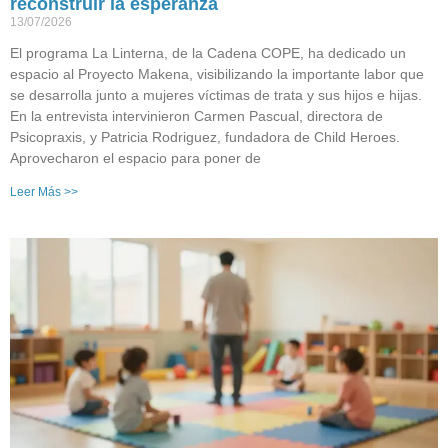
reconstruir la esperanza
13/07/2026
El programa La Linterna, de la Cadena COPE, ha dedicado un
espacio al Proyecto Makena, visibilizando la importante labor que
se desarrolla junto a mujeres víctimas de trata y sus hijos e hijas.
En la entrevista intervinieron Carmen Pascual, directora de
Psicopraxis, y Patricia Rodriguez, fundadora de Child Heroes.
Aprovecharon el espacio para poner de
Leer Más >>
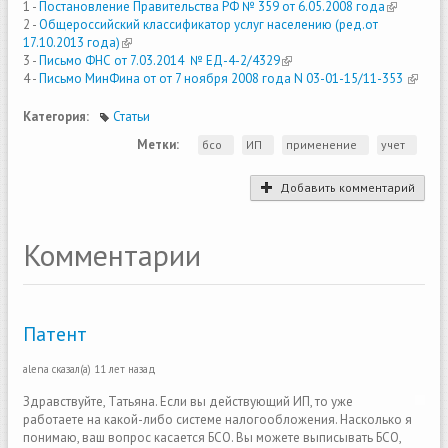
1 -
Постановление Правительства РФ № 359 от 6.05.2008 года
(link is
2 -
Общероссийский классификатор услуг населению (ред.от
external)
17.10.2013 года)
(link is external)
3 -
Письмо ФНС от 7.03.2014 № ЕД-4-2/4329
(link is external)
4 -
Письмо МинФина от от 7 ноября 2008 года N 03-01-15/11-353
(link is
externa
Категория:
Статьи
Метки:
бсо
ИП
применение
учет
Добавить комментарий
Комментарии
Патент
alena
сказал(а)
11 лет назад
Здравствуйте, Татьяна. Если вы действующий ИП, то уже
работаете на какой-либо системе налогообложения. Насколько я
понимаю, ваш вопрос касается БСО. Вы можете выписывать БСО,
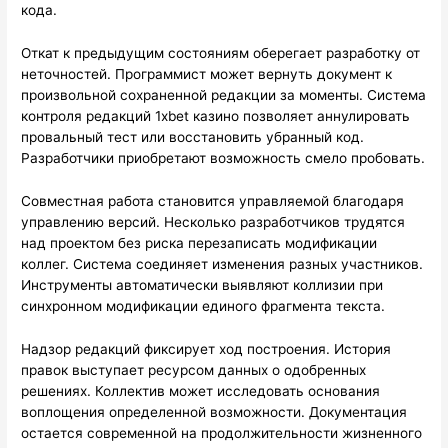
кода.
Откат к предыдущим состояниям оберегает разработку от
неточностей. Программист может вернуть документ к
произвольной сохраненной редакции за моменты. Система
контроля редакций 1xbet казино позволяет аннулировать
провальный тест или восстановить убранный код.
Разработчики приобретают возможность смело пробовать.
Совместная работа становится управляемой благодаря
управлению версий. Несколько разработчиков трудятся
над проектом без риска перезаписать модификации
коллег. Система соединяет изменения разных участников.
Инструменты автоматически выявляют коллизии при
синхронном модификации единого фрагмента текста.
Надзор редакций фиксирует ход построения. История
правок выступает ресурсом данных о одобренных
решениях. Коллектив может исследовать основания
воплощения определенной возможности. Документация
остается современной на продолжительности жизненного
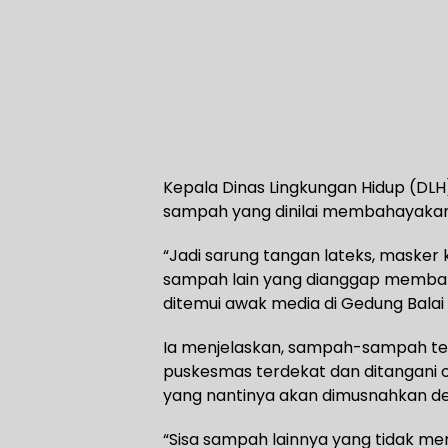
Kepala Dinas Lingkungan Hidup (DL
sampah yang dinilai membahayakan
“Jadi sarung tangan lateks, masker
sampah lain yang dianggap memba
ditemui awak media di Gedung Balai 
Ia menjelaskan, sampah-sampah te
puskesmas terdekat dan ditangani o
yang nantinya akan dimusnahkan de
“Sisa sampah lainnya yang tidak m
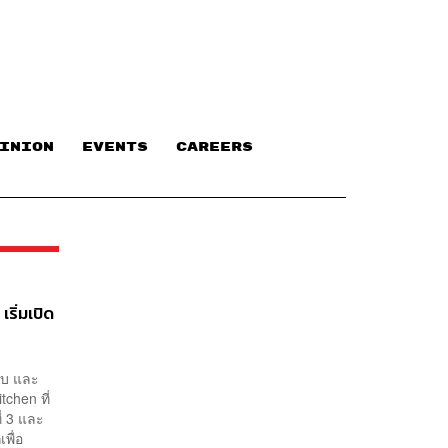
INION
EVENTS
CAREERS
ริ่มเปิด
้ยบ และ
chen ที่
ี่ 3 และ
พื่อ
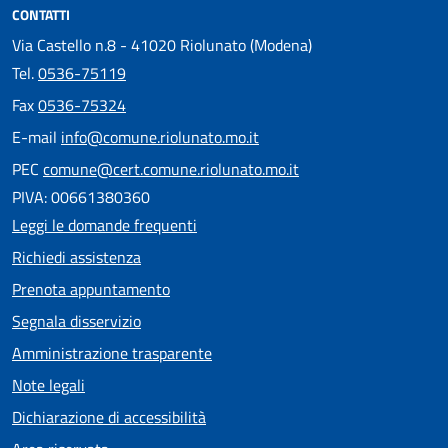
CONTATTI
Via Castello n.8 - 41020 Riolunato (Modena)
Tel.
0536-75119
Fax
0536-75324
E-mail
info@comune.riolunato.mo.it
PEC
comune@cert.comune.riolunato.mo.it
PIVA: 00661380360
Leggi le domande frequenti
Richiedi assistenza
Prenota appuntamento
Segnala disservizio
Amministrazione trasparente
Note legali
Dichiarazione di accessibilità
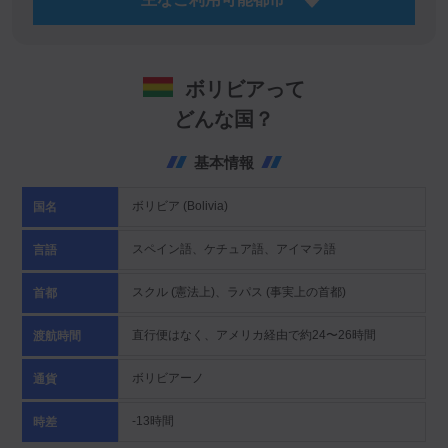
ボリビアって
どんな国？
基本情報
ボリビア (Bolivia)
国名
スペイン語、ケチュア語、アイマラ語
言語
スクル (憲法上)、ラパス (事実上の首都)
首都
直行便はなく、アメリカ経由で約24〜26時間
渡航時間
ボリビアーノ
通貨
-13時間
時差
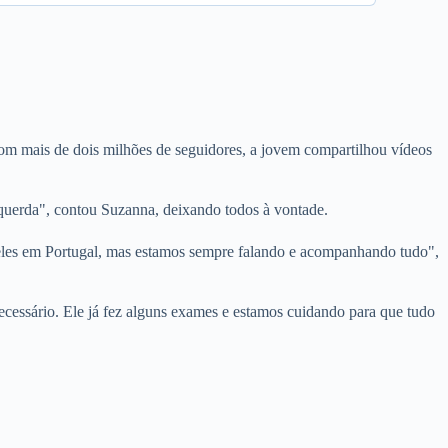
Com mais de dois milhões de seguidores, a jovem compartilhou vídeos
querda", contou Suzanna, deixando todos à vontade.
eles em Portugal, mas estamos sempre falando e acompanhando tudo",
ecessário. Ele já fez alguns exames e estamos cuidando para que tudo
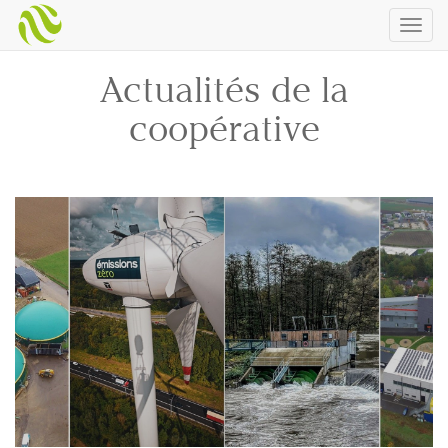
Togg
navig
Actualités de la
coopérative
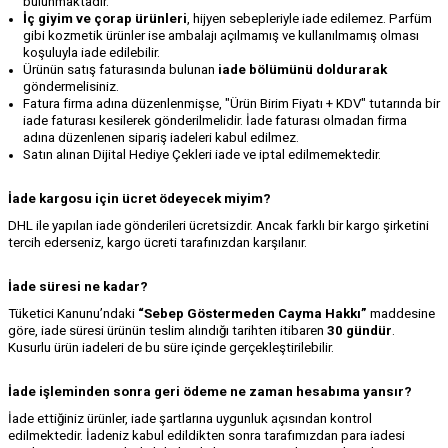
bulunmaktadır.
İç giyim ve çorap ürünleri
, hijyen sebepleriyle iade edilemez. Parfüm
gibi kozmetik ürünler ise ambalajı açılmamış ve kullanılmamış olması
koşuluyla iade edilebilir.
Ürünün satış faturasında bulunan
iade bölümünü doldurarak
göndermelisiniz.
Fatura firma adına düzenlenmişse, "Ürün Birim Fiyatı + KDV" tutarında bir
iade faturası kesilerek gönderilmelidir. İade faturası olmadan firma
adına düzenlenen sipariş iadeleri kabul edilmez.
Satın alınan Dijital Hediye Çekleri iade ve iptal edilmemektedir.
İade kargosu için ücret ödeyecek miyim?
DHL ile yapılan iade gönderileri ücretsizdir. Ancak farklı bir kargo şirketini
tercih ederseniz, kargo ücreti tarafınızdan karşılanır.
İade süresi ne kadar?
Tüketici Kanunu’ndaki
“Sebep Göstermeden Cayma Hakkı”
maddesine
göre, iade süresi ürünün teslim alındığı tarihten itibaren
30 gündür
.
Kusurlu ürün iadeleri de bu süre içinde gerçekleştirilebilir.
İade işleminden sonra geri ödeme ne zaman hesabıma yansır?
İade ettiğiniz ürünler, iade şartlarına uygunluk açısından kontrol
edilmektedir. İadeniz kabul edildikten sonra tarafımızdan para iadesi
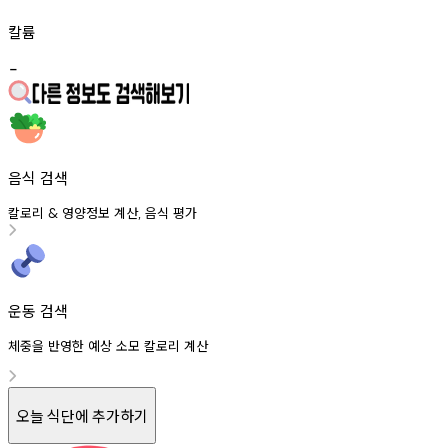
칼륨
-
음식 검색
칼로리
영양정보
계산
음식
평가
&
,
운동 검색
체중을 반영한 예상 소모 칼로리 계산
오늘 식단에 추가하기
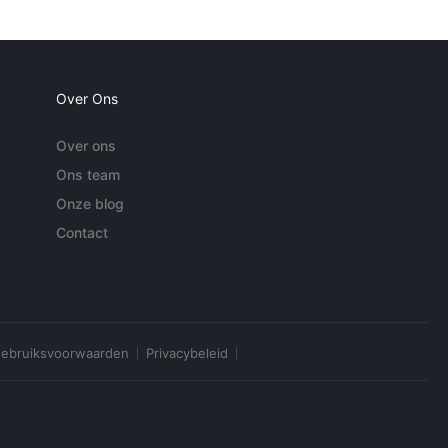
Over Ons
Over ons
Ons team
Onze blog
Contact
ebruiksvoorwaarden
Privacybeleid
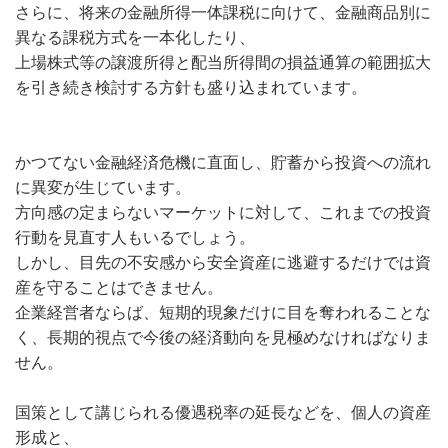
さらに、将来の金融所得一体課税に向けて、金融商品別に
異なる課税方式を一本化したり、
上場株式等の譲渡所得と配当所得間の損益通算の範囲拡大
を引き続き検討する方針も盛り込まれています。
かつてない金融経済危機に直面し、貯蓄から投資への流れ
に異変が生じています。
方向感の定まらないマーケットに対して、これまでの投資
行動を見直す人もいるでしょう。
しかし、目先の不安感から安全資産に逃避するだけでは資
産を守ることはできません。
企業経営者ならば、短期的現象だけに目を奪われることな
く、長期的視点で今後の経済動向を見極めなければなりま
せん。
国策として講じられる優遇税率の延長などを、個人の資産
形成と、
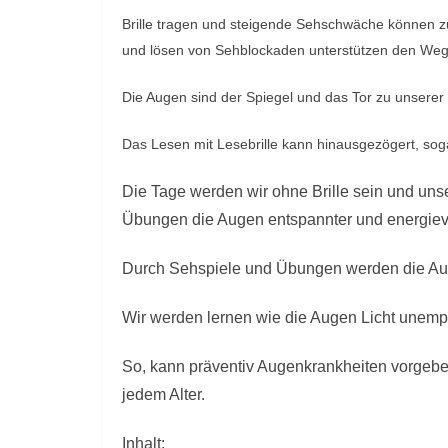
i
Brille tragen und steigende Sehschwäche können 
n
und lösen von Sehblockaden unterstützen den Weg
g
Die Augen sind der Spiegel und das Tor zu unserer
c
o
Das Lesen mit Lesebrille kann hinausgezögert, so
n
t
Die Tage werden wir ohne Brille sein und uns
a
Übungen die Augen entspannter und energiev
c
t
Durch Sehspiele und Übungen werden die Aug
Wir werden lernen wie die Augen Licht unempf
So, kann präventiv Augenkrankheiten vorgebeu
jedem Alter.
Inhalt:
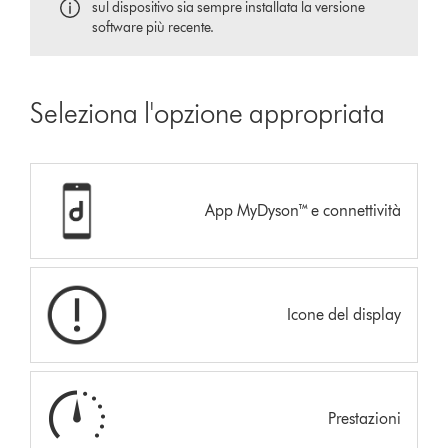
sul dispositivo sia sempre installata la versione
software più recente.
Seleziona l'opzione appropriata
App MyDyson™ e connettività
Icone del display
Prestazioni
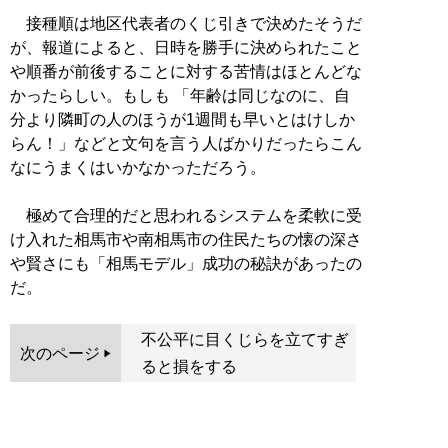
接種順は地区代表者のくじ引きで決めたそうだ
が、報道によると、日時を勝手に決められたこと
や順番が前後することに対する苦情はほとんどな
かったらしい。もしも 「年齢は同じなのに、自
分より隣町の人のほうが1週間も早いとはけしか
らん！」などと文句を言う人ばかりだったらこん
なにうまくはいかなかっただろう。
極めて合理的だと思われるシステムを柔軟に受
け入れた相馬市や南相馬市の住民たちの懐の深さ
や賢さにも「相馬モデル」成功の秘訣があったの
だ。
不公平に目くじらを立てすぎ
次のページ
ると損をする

···

• **What is required**
Retype the text in each of the rows above line for line, without changing anything. Leave the pictures out of your answer.

• **Result of the exercise**
reconstruir la esperanza
13/07/2026
El programa La Linterna, de la Cadena COPE, ha dedicado un
espacio al Proyecto Makena, visibilizando la importante labor que
se desarrolla junto a mujeres víctimas de trata y sus hijos e hijas.
En la entrevista intervinieron Carmen Pascual, directora de
Psicopraxis, y Patricia Rodriguez, fundadora de Child Heroes.
Aprovecharon el espacio para poner de
Leer Más >>
1 -
Постановление Правительства РФ № 359 от 6.05.2008 года
(link is
2 -
Общероссийский классификатор услуг населению (ред.от
external)
17.10.2013 года)
(link is external)
3 -
Письмо ФНС от 7.03.2014 № ЕД-4-2/4329
(link is external)
4 -
Письмо МинФина от от 7 ноября 2008 года N 03-01-15/11-353
(link is
externa
Категория:
Статьи
Метки:
бсо
ИП
применение
учет
Добавить комментарий
Комментарии
Патент
alena
сказал(а)
11 лет назад
Здравствуйте, Татьяна. Если вы действующий ИП, то уже
работаете на какой-либо системе налогообложения. Насколько я
понимаю, ваш вопрос касается БСО. Вы можете выписывать БСО,
кода.
Откат к предыдущим состояниям оберегает разработку от
неточностей. Программист может вернуть документ к
произвольной сохраненной редакции за моменты. Система
контроля редакций 1xbet казино позволяет аннулировать
провальный тест или восстановить убранный код.
Разработчики приобретают возможность смело пробовать.
Совместная работа становится управляемой благодаря
управлению версий. Несколько разработчиков трудятся
над проектом без риска перезаписать модификации
коллег. Система соединяет изменения разных участников.
Инструменты автоматически выявляют коллизии при
синхронном модификации единого фрагмента текста.
Надзор редакций фиксирует ход построения. История
правок выступает ресурсом данных о одобренных
решениях. Коллектив может исследовать основания
воплощения определенной возможности. Документация
остается современной на продолжительности жизненного
Kepala Dinas Lingkungan Hidup (DL
sampah yang dinilai membahayakan
“Jadi sarung tangan lateks, masker
sampah lain yang dianggap memba
ditemui awak media di Gedung Balai 
Ia menjelaskan, sampah-sampah te
puskesmas terdekat dan ditangani o
yang nantinya akan dimusnahkan de
“Sisa sampah lainnya yang tidak m
INION
EVENTS
CAREERS
ริ่มเปิด
้ยบ และ
chen ที่
ี่ 3 และ
พื่อ
CONTATTI
Via Castello n.8 - 41020 Riolunato (Modena)
Tel.
0536-75119
Fax
0536-75324
E-mail
info@comune.riolunato.mo.it
PEC
comune@cert.comune.riolunato.mo.it
PIVA: 00661380360
Leggi le domande frequenti
Richiedi assistenza
Prenota appuntamento
Segnala disservizio
Amministrazione trasparente
Note legali
Dichiarazione di accessibilità
ボリビアって
どんな国？
基本情報
ボリビア (Bolivia)
国名
スペイン語、ケチュア語、アイマラ語
言語
スクル (憲法上)、ラパス (事実上の首都)
首都
直行便はなく、アメリカ経由で約24〜26時間
渡航時間
ボリビアーノ
通貨
-13時間
時差
Com mais de dois milhões de seguidores, a jovem compartilhou vídeos
querda", contou Suzanna, deixando todos à vontade.
eles em Portugal, mas estamos sempre falando e acompanhando tudo",
ecessário. Ele já fez alguns exames e estamos cuidando para que tudo
Togg
navig
Actualités de la
coopérative
bulunmaktadır.
İç giyim ve çorap ürünleri
, hijyen sebepleriyle iade edilemez. Parfüm
gibi kozmetik ürünler ise ambalajı açılmamış ve kullanılmamış olması
koşuluyla iade edilebilir.
Ürünün satış faturasında bulunan
iade bölümünü doldurarak
göndermelisiniz.
Fatura firma adına düzenlenmişse, "Ürün Birim Fiyatı + KDV" tutarında bir
iade faturası kesilerek gönderilmelidir. İade faturası olmadan firma
adına düzenlenen sipariş iadeleri kabul edilmez.
Satın alınan Dijital Hediye Çekleri iade ve iptal edilmemektedir.
İade kargosu için ücret ödeyecek miyim?
DHL ile yapılan iade gönderileri ücretsizdir. Ancak farklı bir kargo şirketini
tercih ederseniz, kargo ücreti tarafınızdan karşılanır.
İade süresi ne kadar?
Tüketici Kanunu’ndaki
“Sebep Göstermeden Cayma Hakkı”
maddesine
göre, iade süresi ürünün teslim alındığı tarihten itibaren
30 gündür
.
Kusurlu ürün iadeleri de bu süre içinde gerçekleştirilebilir.
İade işleminden sonra geri ödeme ne zaman hesabıma yansır?
İade ettiğiniz ürünler, iade şartlarına uygunluk açısından kontrol
edilmektedir. İadeniz kabul edildikten sonra tarafımızdan para iadesi
칼륨
-
음식 검색
칼로리
영양정보
계산
음식
평가
&
,
운동 검색
체중을 반영한 예상 소모 칼로리 계산
오늘 식단에 추가하기
Over Ons
Over ons
Ons team
Onze blog
Contact
ebruiksvoorwaarden
Privacybeleid
さらに、将来の金融所得一体課税に向けて、金融商品別に
異なる課税方式を一本化したり、
上場株式等の譲渡所得と配当所得間の損益通算の範囲拡大
を引き続き検討する方針も盛り込まれています。
かつてない金融経済危機に直面し、貯蓄から投資への流れ
に異変が生じています。
方向感の定まらないマーケットに対して、これまでの投資
行動を見直す人もいるでしょう。
しかし、目先の不安感から安全資産に逃避するだけでは資
産を守ることはできません。
企業経営者ならば、短期的現象だけに目を奪われることな
く、長期的視点で今後の経済動向を見極めなければなりま
せん。
国策として講じられる優遇税率の延長などを、個人の資産
形成と、
i
Brille tragen und steigende Sehschwäche können 
n
und lösen von Sehblockaden unterstützen den Weg
g
Die Augen sind der Spiegel und das Tor zu unserer
c
o
Das Lesen mit Lesebrille kann hinausgezögert, so
n
t
Die Tage werden wir ohne Brille sein und uns
a
Übungen die Augen entspannter und energiev
c
t
Durch Sehspiele und Übungen werden die Aug
Wir werden lernen wie die Augen Licht unempf
So, kann präventiv Augenkrankheiten vorgebeu
jedem Alter.
Inhalt:
sul dispositivo sia sempre installata la versione
software più recente.
Seleziona l'opzione appropriata
App MyDyson™ e connettività
Icone del display
Prestazioni
接種順は地区代表者のくじ引きで決めたそうだ
が、報道によると、日時を勝手に決められたこと
や順番が前後することに対する苦情はほとんどな
かったらしい。もしも 「年齢は同じなのに、自
分より隣町の人のほうが1週間も早いとはけしか
らん！」などと文句を言う人ばかりだったらこん
なにうまくはいかなかっただろう。
極めて合理的だと思われるシステムを柔軟に受
け入れた相馬市や南相馬市の住民たちの懐の深さ
や賢さにも「相馬モデル」成功の秘訣があったの
だ。
不公平に目くじらを立てすぎ
次のページ
ると損をする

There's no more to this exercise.